Badyoyo: Michael Tarver, I’m going to be up front with you. I was never really a fan of your battles in WWE. You were fired from WWE recently, and you just lost Survivor 2: The REAL Deal! I’ve lost all faith in you! Bebop and Rocksteady are replacing you!
Michael Tarver: Why are Bebop and Rocksteady here?! They belong to Sayaman!
Badyoyo: These two were my favorite parts of Sayaman’s Interviews. However, he stopped using them. How unfortunate. So until he complains to me about wanting them back, Bebop and Rocksteady now belong to Tenacious B Interviews!
Bebop: Yeah! And Badyoyo pays more too!
Rocksteady: And you’re going to get it!
(Badyoyo spins the Wheel Of Pain, it lands on…)
Badyoyo: Have CJ Lambert’s pals in IT attack you… Well CJ?
CJ Lambert: Well, IT already had his lunch for today. So I think I’ll call in my pals from across time.

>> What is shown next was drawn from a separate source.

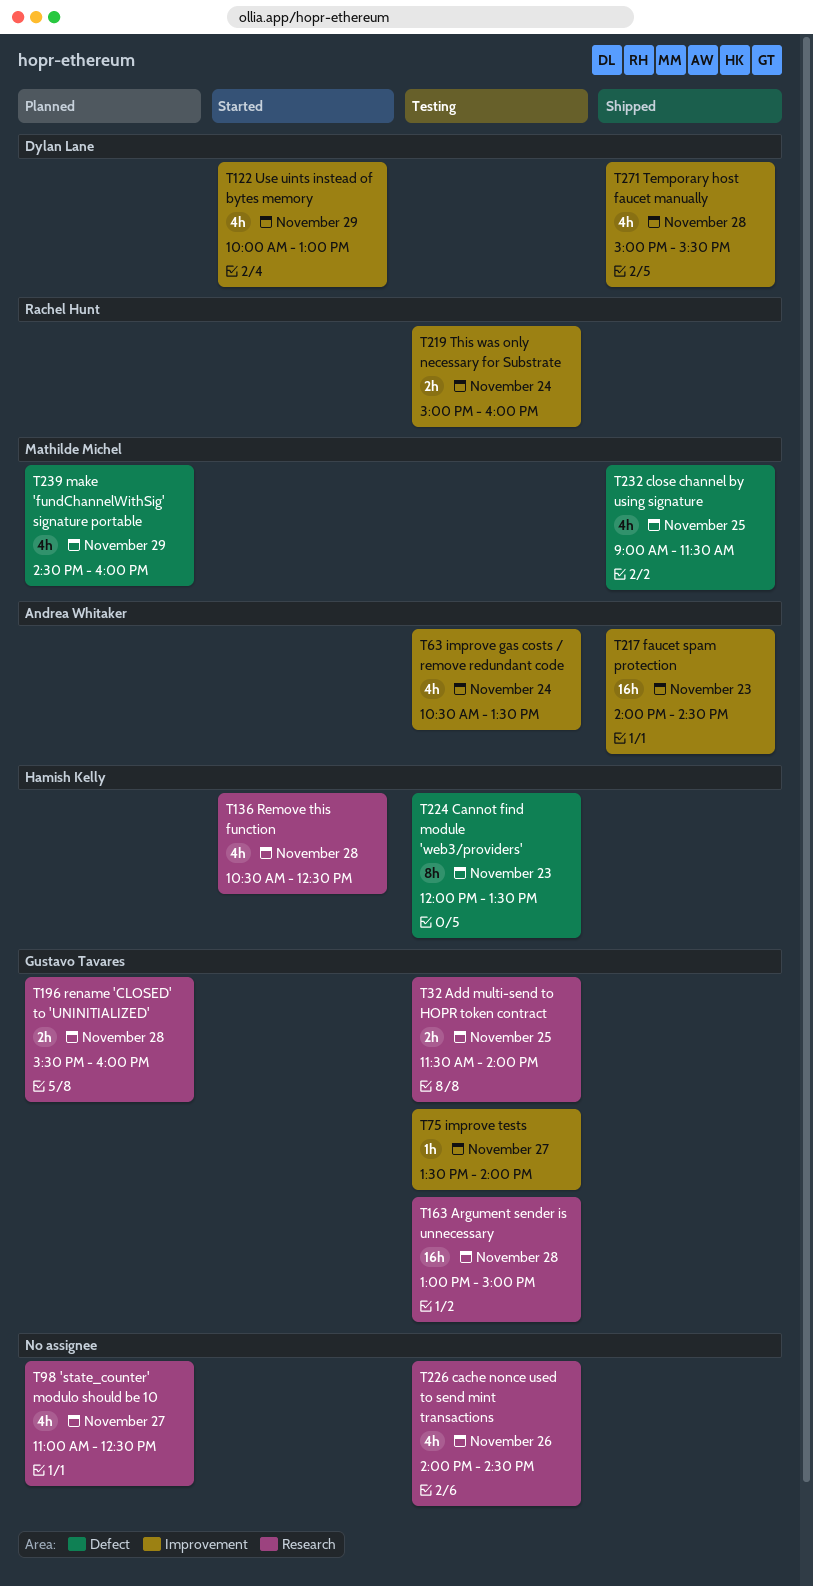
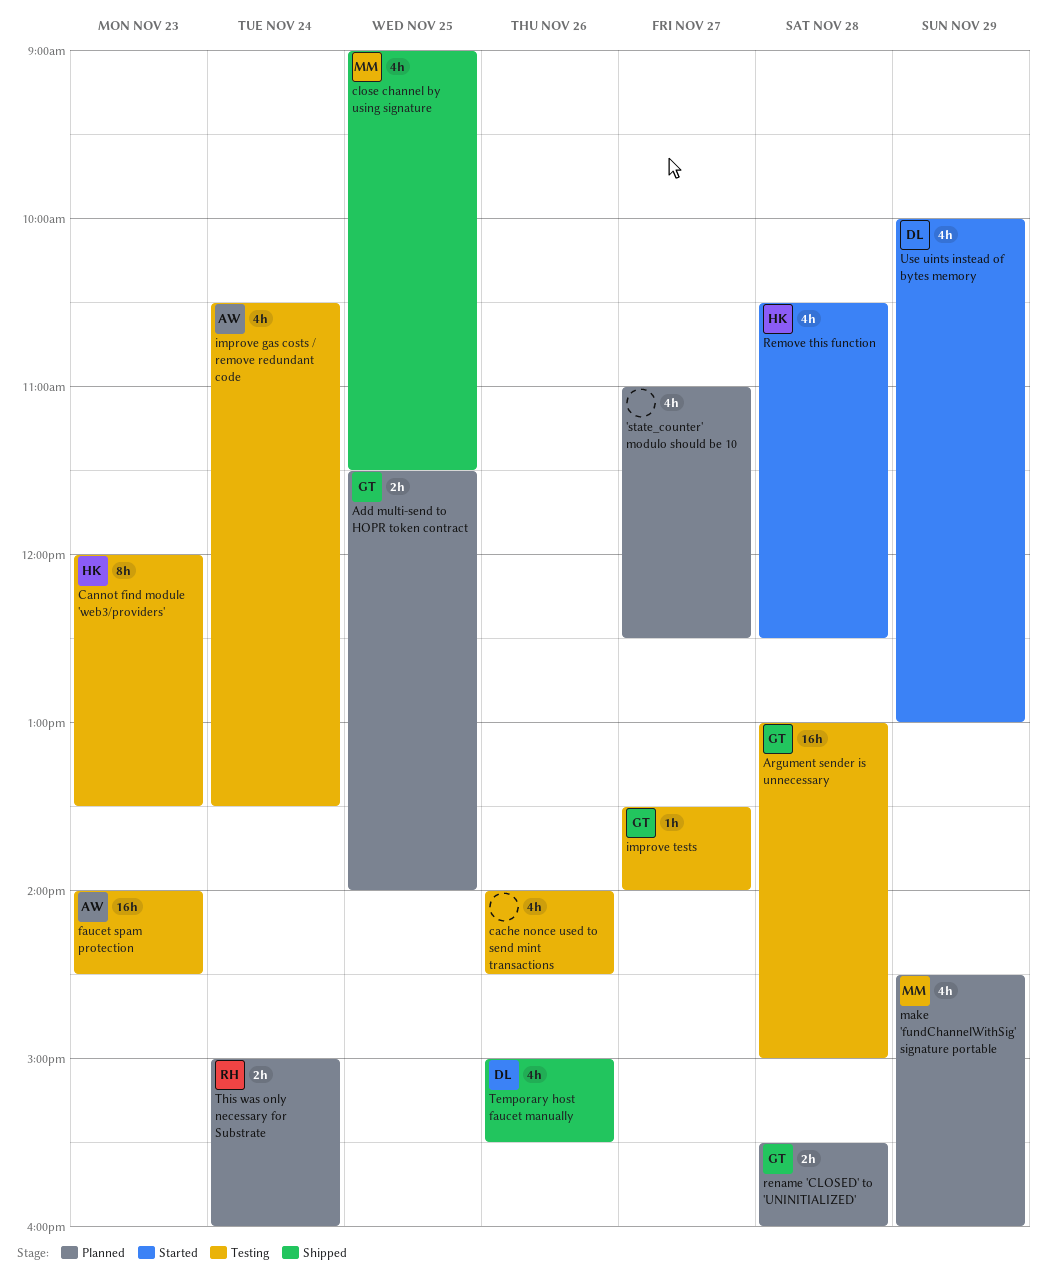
Add multi-send to HOPR token contract, status: Testing -> Planned
faucet spam protection, status: Shipped -> Testing
Temporary host faucet manually, day: Nov 28 -> Nov 26
This was only necessary for Substrate, status: Testing -> Planned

(CJ Lambert whistles, two Langoliers fly in through the window.)
CJ Lambert: There he is! The guy in the spandex! Don’t eat the mutated animals!
(Bebop and Rocksteady push Michael Tarver forward and the Langoliers begin eating him.)
CJ Lambert: Ouch! We lose more characters that way. Well, see you next time at Tenacious B Interviews!
Badyoyo: Bebop, turn off the camera, will you?
(Bebop smashes the camera since he doesn’t know how to make it stop recording, thankfully he didn’t destroy the film.)